Local officials praised the efforts of olive oil producers who yielded eleven awards at the World Competition. Their success was attributed to hard work and cooperation.
Part of our continuing special coverage of the 2022 NYIOOC World Olive Oil Competition.
Zadar county prefect Božidar Longin held a ceremony in the homonymous capital city to congratulate local wine, cheese and extra virgin olive oil producers for their outstanding results in a series of competitions.
Encompassing northern Dalmatia and southeastern Lika, Zadar county is one of seven coastal counties in Croatia branded as an official wine tourism destination.
The awards from the competition are the best proof of how seriously and responsibly they have approached breeding and production, combining tradition and new knowledge.

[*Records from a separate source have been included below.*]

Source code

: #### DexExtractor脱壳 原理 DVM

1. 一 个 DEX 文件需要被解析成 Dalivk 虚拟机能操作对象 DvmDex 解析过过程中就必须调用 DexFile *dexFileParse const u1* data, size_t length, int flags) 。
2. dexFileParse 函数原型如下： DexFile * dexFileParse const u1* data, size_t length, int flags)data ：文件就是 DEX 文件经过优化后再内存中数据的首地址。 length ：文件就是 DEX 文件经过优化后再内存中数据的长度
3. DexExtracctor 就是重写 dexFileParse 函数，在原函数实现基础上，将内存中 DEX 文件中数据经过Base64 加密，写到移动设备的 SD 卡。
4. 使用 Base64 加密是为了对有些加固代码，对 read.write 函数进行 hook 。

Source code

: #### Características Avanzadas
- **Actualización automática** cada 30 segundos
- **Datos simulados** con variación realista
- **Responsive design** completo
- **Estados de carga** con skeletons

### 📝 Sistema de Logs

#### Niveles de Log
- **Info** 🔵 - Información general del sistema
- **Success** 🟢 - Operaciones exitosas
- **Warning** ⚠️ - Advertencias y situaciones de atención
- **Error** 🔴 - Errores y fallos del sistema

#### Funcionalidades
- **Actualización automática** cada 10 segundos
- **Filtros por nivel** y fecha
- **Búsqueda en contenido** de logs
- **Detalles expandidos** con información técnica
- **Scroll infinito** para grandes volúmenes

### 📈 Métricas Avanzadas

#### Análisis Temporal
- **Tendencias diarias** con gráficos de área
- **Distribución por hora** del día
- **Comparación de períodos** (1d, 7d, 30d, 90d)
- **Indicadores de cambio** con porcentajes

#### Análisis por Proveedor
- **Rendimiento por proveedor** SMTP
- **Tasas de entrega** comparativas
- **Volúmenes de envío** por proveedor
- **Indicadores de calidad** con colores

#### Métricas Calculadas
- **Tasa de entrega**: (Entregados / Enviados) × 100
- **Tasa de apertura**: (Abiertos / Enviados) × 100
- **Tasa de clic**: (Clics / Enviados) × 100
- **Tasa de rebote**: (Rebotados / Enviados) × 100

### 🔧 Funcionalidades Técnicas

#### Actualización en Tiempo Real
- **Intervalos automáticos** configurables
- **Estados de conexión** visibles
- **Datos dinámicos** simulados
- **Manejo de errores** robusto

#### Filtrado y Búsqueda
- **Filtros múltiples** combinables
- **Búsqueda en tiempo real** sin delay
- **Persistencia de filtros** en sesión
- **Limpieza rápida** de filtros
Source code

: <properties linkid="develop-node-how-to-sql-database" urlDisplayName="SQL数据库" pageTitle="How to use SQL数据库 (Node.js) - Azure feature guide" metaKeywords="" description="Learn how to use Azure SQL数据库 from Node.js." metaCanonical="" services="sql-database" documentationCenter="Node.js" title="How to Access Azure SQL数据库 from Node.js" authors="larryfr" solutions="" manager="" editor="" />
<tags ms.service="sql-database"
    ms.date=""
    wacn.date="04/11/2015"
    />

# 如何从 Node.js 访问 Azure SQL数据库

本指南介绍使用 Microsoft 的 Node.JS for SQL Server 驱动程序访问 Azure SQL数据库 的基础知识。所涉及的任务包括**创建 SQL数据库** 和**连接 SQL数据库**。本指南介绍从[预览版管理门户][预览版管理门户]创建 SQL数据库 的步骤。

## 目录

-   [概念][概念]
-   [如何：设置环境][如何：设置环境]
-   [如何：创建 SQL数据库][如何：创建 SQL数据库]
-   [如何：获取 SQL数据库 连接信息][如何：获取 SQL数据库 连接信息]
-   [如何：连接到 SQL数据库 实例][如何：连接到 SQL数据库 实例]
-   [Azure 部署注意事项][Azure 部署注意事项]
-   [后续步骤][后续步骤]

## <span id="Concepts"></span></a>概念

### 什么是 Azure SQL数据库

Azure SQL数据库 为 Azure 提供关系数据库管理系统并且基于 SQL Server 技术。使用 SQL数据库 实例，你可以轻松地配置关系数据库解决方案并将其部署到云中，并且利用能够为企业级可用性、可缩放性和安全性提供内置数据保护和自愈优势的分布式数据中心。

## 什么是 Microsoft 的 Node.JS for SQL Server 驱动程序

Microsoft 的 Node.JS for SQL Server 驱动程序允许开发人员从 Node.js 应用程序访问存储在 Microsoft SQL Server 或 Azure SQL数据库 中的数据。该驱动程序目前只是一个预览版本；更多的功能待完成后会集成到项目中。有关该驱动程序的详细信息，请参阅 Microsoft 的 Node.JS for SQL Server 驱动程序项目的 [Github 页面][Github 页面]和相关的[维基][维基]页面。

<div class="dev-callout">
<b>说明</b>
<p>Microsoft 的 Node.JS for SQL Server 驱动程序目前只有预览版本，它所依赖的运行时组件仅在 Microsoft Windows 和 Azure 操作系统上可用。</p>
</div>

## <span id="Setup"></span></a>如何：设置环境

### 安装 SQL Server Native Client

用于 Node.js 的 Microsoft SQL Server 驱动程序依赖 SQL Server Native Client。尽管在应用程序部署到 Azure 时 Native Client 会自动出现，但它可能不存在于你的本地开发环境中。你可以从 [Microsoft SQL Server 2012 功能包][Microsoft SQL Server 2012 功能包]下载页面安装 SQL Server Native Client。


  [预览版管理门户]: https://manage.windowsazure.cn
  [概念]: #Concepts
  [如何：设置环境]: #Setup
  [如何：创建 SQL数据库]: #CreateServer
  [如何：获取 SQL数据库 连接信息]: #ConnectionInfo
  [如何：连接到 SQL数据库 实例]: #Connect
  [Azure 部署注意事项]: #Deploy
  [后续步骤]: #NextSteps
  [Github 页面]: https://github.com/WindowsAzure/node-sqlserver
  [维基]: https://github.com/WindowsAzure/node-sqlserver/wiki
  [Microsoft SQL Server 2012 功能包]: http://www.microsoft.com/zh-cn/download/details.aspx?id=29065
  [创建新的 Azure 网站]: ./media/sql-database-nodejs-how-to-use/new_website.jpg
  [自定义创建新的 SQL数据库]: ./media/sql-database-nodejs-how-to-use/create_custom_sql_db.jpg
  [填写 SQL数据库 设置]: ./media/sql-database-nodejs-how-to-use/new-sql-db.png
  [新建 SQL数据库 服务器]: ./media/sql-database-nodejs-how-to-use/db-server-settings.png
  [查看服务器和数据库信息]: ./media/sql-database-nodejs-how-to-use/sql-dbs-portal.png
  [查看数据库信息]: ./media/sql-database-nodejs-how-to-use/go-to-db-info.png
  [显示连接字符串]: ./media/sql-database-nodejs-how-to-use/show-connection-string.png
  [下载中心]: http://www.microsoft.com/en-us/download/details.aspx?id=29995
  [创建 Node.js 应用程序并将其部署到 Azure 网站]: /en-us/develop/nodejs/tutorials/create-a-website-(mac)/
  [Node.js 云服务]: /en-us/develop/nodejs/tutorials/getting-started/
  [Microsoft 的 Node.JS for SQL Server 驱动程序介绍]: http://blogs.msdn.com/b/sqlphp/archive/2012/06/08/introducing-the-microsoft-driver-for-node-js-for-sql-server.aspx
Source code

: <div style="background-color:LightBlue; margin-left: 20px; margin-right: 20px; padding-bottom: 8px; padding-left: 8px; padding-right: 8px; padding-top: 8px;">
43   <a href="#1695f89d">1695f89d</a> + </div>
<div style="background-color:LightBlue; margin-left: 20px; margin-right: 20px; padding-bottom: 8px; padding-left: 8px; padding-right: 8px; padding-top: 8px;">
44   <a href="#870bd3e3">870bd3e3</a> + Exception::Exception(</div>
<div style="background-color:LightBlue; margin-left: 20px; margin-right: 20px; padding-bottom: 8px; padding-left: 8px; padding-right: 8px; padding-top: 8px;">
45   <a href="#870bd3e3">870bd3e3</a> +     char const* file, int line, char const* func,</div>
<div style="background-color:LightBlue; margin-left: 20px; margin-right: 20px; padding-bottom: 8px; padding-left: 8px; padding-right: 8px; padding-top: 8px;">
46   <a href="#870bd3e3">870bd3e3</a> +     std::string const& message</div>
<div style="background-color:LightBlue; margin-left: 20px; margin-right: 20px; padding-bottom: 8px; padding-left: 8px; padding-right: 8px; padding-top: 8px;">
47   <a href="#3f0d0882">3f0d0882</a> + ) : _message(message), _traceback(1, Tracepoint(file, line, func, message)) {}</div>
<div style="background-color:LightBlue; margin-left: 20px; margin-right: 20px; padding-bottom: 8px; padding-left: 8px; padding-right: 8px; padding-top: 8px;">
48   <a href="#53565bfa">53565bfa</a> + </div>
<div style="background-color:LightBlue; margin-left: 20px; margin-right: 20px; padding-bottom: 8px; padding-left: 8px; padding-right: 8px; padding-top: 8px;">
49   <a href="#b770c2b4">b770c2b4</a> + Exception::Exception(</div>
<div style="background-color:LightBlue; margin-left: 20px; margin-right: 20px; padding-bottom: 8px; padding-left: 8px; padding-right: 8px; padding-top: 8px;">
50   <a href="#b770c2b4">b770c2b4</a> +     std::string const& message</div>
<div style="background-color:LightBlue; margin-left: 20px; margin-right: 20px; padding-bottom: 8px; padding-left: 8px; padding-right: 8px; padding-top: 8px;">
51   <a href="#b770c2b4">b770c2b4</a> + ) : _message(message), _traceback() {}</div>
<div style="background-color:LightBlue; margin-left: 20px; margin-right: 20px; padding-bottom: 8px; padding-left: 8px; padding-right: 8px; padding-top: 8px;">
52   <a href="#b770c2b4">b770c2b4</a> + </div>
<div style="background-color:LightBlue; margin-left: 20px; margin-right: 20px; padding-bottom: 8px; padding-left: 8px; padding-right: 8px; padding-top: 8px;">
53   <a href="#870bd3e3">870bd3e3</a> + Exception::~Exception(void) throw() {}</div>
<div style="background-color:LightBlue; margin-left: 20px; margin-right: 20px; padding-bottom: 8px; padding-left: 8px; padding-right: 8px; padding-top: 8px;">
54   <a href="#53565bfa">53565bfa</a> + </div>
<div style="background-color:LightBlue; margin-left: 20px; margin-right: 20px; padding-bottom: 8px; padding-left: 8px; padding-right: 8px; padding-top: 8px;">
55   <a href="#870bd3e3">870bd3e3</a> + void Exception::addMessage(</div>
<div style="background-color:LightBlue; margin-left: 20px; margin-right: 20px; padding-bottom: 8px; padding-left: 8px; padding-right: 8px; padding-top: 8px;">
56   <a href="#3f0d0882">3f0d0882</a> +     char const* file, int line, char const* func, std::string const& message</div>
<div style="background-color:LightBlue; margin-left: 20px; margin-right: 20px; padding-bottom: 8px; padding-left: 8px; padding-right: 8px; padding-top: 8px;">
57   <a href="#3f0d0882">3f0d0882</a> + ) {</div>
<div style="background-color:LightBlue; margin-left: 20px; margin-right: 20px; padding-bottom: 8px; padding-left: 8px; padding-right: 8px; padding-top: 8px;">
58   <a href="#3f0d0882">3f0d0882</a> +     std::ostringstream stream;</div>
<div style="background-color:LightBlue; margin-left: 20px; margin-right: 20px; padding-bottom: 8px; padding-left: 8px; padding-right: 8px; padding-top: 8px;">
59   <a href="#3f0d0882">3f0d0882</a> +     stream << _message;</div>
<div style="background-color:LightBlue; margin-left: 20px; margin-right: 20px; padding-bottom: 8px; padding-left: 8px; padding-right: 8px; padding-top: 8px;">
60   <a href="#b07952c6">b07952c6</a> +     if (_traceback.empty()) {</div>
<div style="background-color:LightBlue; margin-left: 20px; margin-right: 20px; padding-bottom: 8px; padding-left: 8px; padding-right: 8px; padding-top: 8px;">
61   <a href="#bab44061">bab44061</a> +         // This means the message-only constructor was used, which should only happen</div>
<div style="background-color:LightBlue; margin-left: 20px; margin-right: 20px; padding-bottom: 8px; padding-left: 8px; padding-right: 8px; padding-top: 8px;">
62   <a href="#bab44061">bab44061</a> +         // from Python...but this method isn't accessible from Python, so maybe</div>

“We have quality,” Longin said. “We also have respectable quantities of top-quality oils, wine and cheese, and now we should work on a stronger appeal to tourists.”
Wine producers from Zadar earned 12 awards at the recent Decanter World Wine Awards in London, and local cheese producers celebrated their success in three international competitions.See Also:The Best Olive Oils from Croatia
Meanwhile, 10 olive oil producers earned 12 awards at the 2022 NYIOOC World Olive Oil Competition, the world’s largest olive oil quality competition.
Overall, producers from Croatia earned 96 awards from 112 entries in the competition, the third-highest total behind Italy and Spain. However, Croatia’s 86 percent success rate was the highest of any country that submitted more than three entries.
“In terms of percentage of success and quality, we are the best in the world,” said Ivica Vlatković, who won two Silver Awards at the competition and is the president of the Zadar County Olive Growers Association.
According to Vlatković, as many as 3,500 farmers grow olives on 2,580 hectares in the county. In addition, there are 38 mills, which process about 800,000 liters of oil. Zadar also hosts two panels with 43 certified olive oil evaluators.
“The goal is to produce, brand and sell quality extra virgin olive oils at appropriate prices to benefit not only olive growers but also consumers,” Vlatkovic said.
He believes Zadar and the rest of Dalmatia can follow the organizational playbook set by producers in the northwestern Istria peninsula to systematically sign up farmers and millers to compete in the competition and assist them in testing their oils and financing their entries.
Longin added that the awards result from the hard work and cooperation among farmers, local authorities and other institutions.
“The awards from the competition are the best proof of how seriously and responsibly they have approached breeding and production, combining tradition and new knowledge,” he said. “With such a combination, success cannot be absent.”
According to Longin, agritourism is an excellent way to develop Zadar County’s rural areas sustainably. He added the county is supporting an increasing number of new agritourism operations.
“Branding Zadar County as a gastronomic destination is one of our goals, and it is not possible without the producers of top extra virgin olive oils, wines and cheeses,” Longin said.
On behalf of the winners, Vlatković thanked the county for its efforts to support agricultural producers.